The fighter pilot known for flying the last combat mission of World War II has died at the age of 93.

Jerry Yellin, a captain in the 78th Fighter Squadron of the Army Air Corps, died on Dec. 21.

During World War II, Yellin flew his P-51 Mustang from Iwo Jima to attack Japanese airfields near Tokyo, according to HistoryNet.

Yellin and his wingman, 2nd Lt. Philip Schlamberg, took off on Aug. 14, 1945, hoping their mission would be called off if Japan surrendered. Yellin and Schlamberg never received word of the surrender, so they continued their bombing mission.

“When we got back to Iwo Jima from Japan, we found out that the war had been over for three hours while we were strafing,” Yellin said in an oral history documented by the Library of Congress.

Schlamberg, who had told Yellin he had a bad feeling about surviving the mission, disappeared and was presumed dead. Schlamberg is considered one of the last casualties of World War II.

Yellin, who had lung cancer, died at his son Steven’s home in Orlando, the Washington Post reported.

Capt. Jerry Yellin, a World War II P-51 pilot, renders honors during a Memorial Day wreath-laying ceremony in 2014. (Jim Varhegyi/Air Force)
Capt. Jerry Yellin, a World War II P-51 pilot, renders honors during a Memorial Day wreath-laying ceremony in 2014. (Jim Varhegyi/Air Force)

Originally from Newark, New Jersey, Yellin was working at a steel mill to save money for college when Japanese forces bombed Pearl Harbor on Dec. 7, 1941. He enlisted in the Army Air Corps two months later — on his 18th birthday.

Sixteen of the airmen Yellin flew with were killed, including Schlamberg, but Yellin found a temporary way to cope with the loss.

“I never thought that these guys were killed, [just] transferred to another squadron and that we’d meet again one day,” he told the Washington Times in August. “That’s the way I got through the war. The seriousness of the loss wasn’t felt until after the war when I came home, and then it was very difficult.”

He recalled to the Washington Times how horrific it was to land on war-torn Iwo Jima for the first time, where “there wasn’t a blade of grass and there were 28,000 bodies rotting in the sun.”

“The sights and the sounds and the smells of dead bodies and the sights of Japanese being bulldozed into mass graves absolutely never went away,” he told the newspaper.

After the war, Yellin became an advocate of veterans with post-traumatic stress as he dealt with his own inner demons.
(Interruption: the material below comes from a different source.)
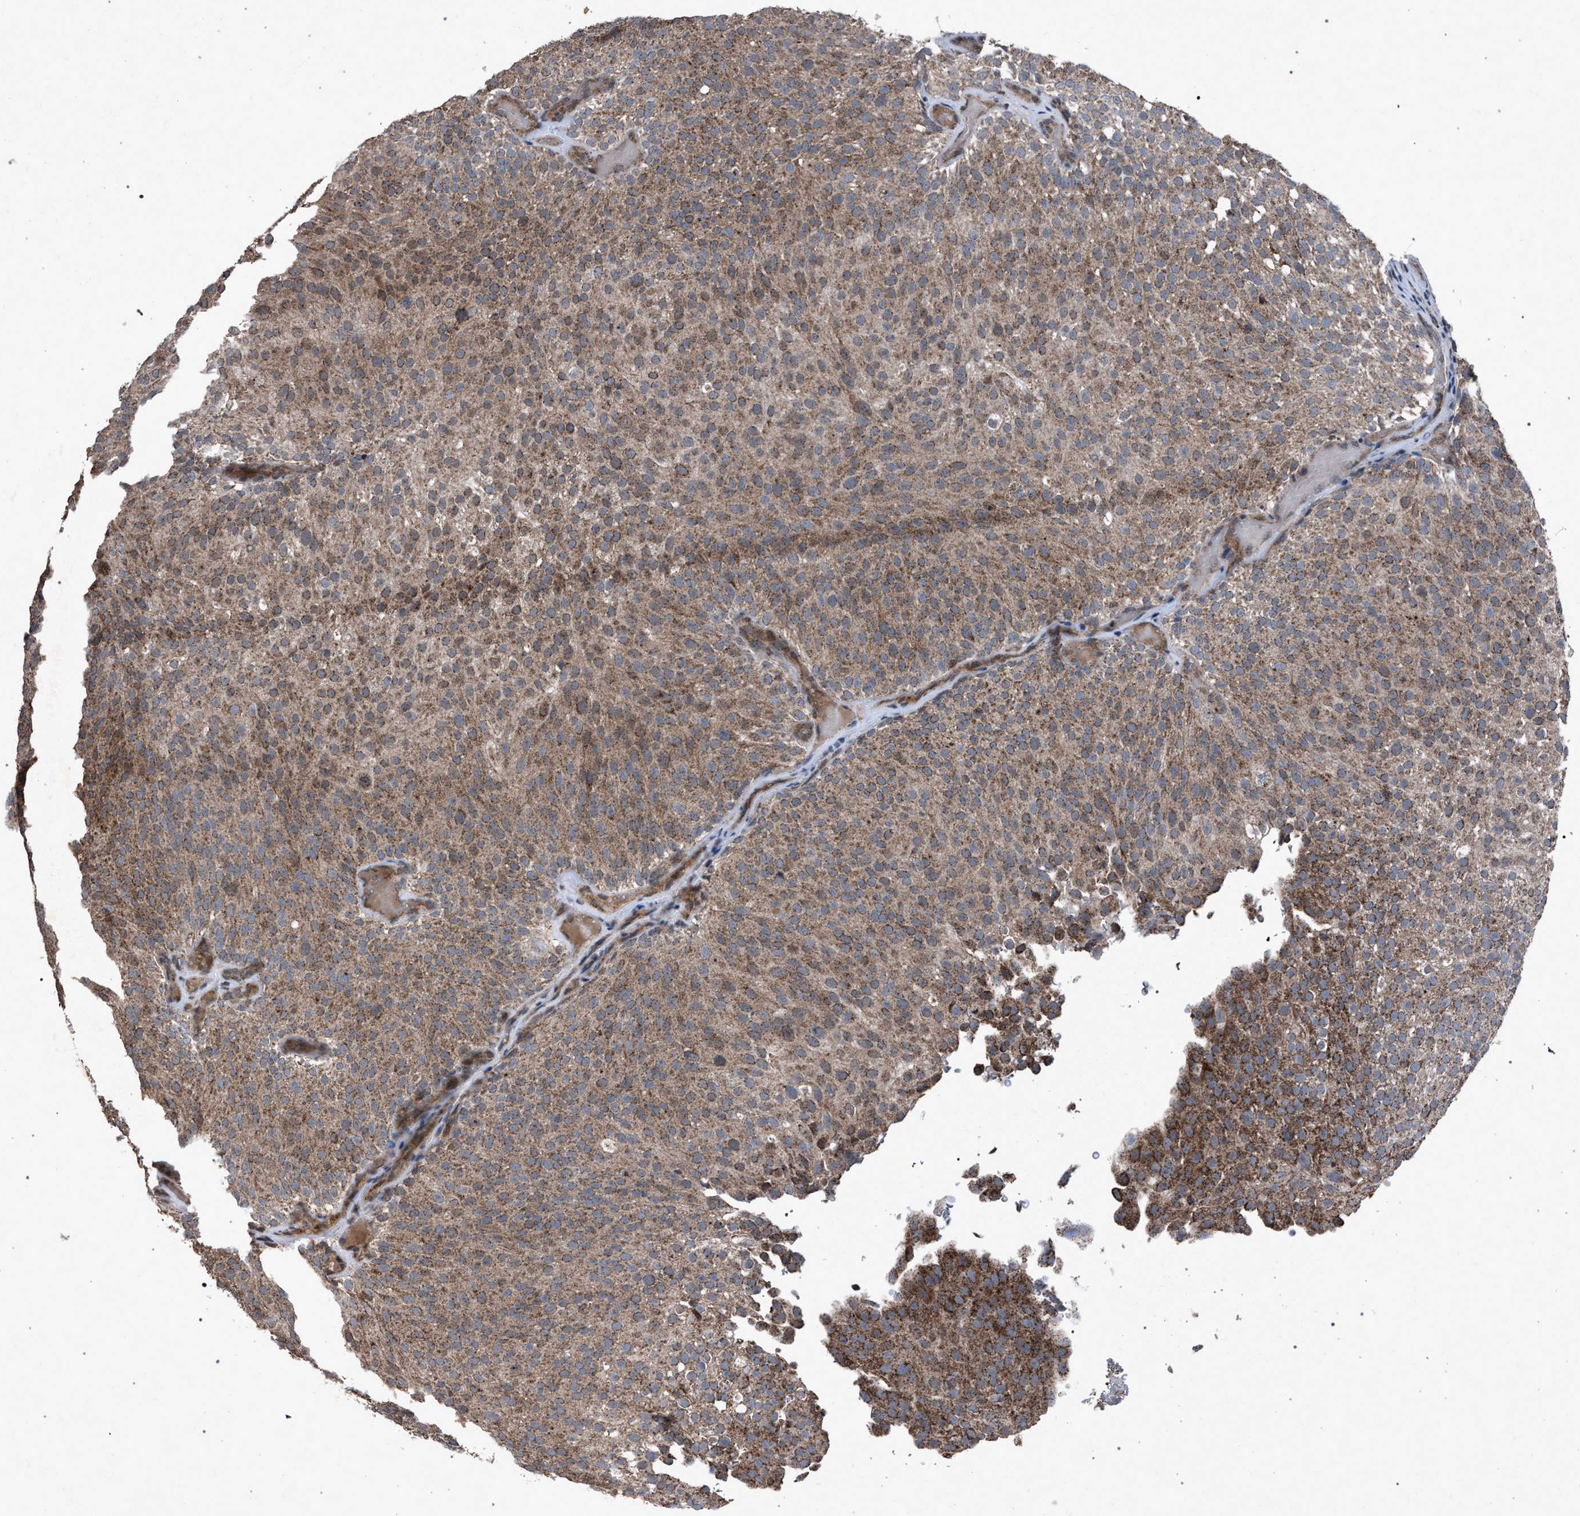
{"staining": {"intensity": "moderate", "quantity": ">75%", "location": "cytoplasmic/membranous"}, "tissue": "urothelial cancer", "cell_type": "Tumor cells", "image_type": "cancer", "snomed": [{"axis": "morphology", "description": "Urothelial carcinoma, Low grade"}, {"axis": "topography", "description": "Urinary bladder"}], "caption": "Protein staining shows moderate cytoplasmic/membranous staining in approximately >75% of tumor cells in urothelial cancer.", "gene": "HSD17B4", "patient": {"sex": "male", "age": 78}}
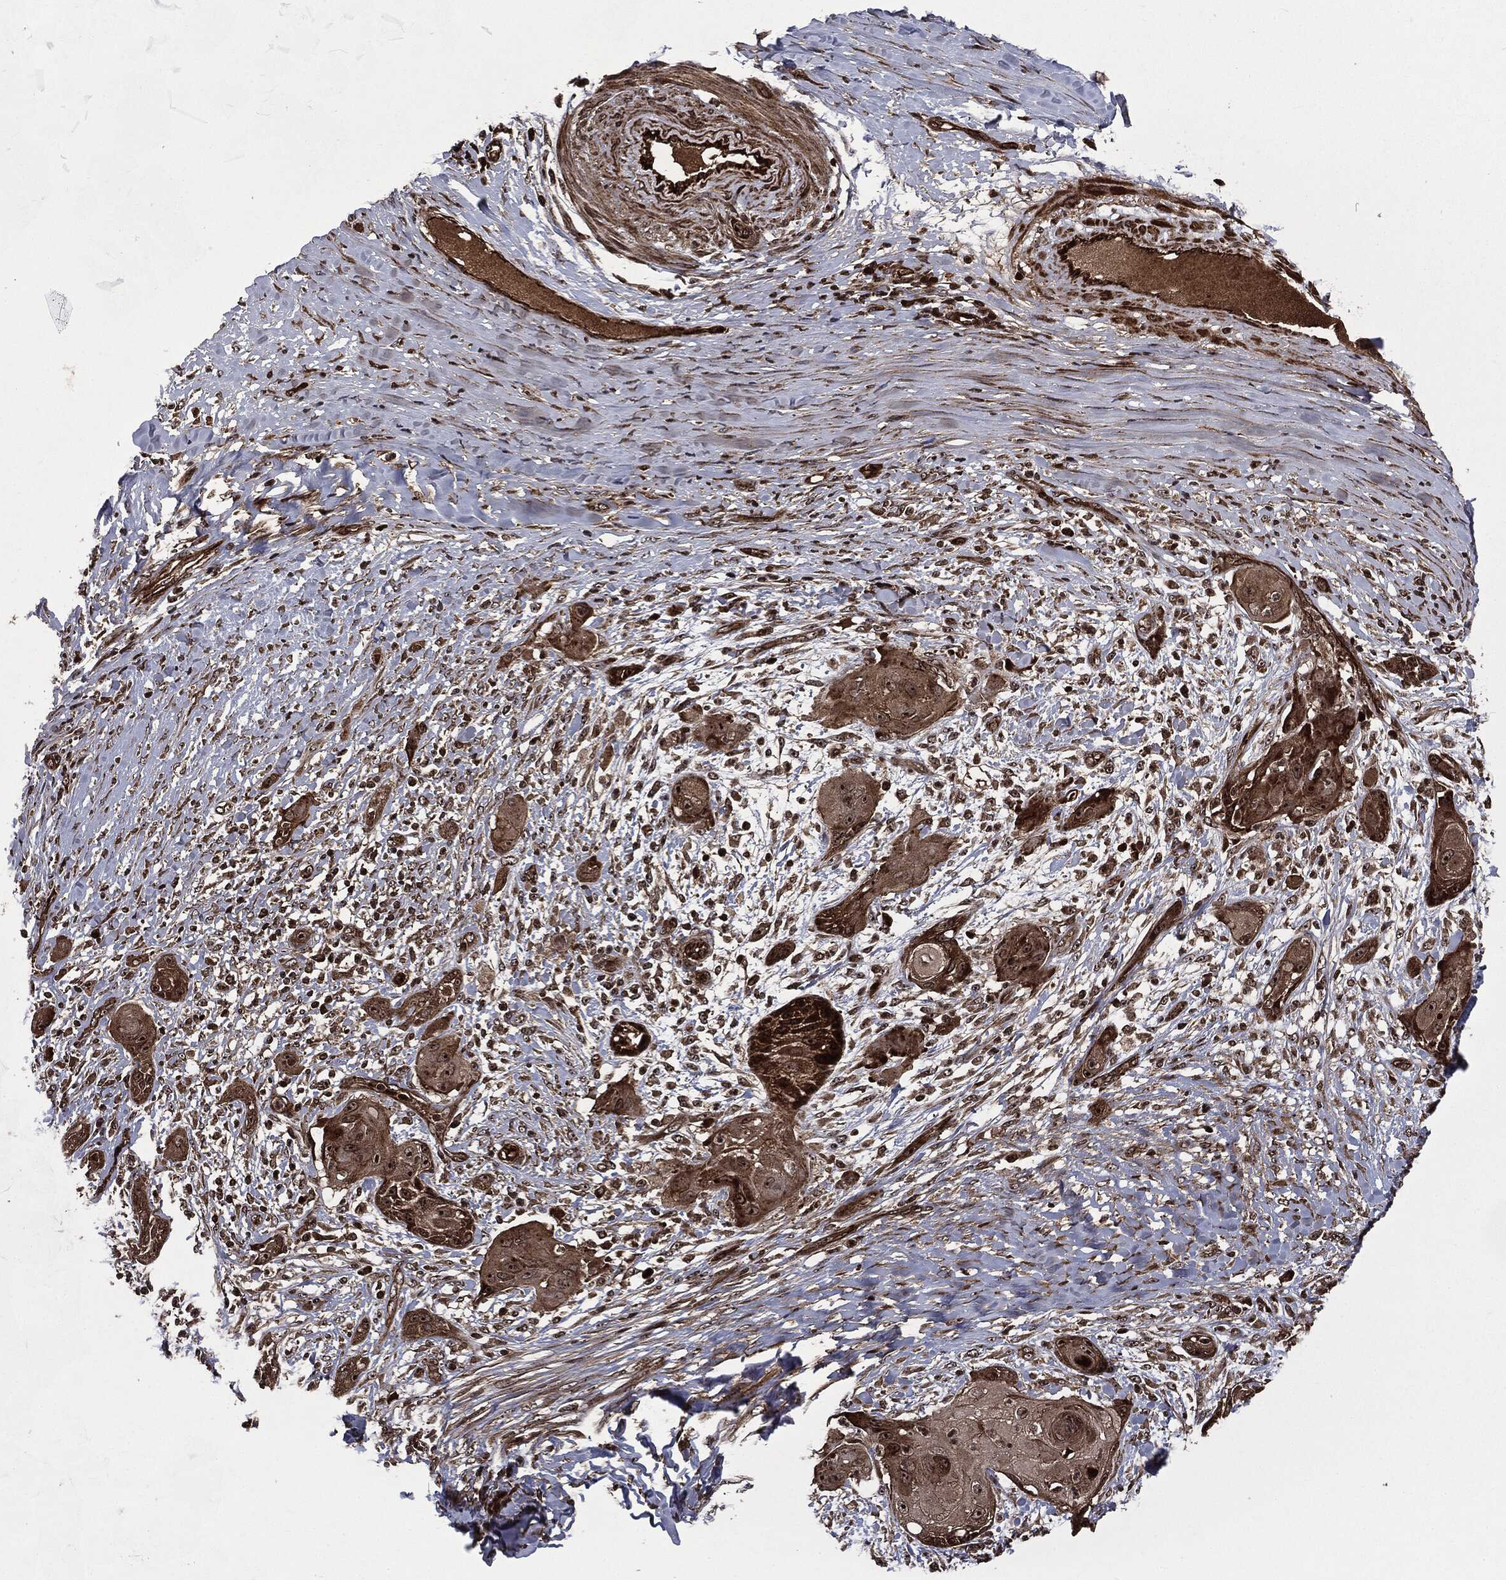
{"staining": {"intensity": "strong", "quantity": ">75%", "location": "cytoplasmic/membranous,nuclear"}, "tissue": "skin cancer", "cell_type": "Tumor cells", "image_type": "cancer", "snomed": [{"axis": "morphology", "description": "Squamous cell carcinoma, NOS"}, {"axis": "topography", "description": "Skin"}], "caption": "The immunohistochemical stain shows strong cytoplasmic/membranous and nuclear expression in tumor cells of skin cancer tissue.", "gene": "CARD6", "patient": {"sex": "male", "age": 62}}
Yellin said he struggled for decades after the war ended. It was difficult for him to keep a steady job, and he and his family moved a dozen times in the United States, as well as to Israel.

“Everybody knows today what post-traumatic stress disorder is,” he told the Washington Times. “I spoke to ‘the guys’ at night. I thought about suicide. I couldn’t hold a job.”

He said only his wife and four children kept him from taking his own life.

Jerry Yellin, a former fighter pilot, walks on the flight line after an orientation flight on a T-6A Texan II at Laughlin Air Force Base, Texas. Yellin flew the final combat mission of World War II on the day the war ended. (Senior Airman Ariel D. Partlow/Air Force)
Jerry Yellin, a former fighter pilot, walks on the flight line after an orientation flight on a T-6A Texan II at Laughlin Air Force Base, Texas. Yellin flew the final combat mission of World War II on the day the war ended. (Senior Airman Ariel D. Partlow/Air Force)

Yellin’s wife introduced him to Transcendental Meditation, and the twice-daily technique of silent concentration helped him find solace. In 2010, Yellin co-founded Operation Warrior Wellness, a division of the David Lynch Foundation that helps vets learn Transcendental Meditation.

In 2017, Yellin helped author Don Brown write “The Last Fighter Pilot,” which recounts Yellin’s World War II service.

Besides advocating for veterans, Yellin also became a national spokesman for Keep the Spirit of ’45 Alive, a nonprofit that promotes the legacy of WWII veterans.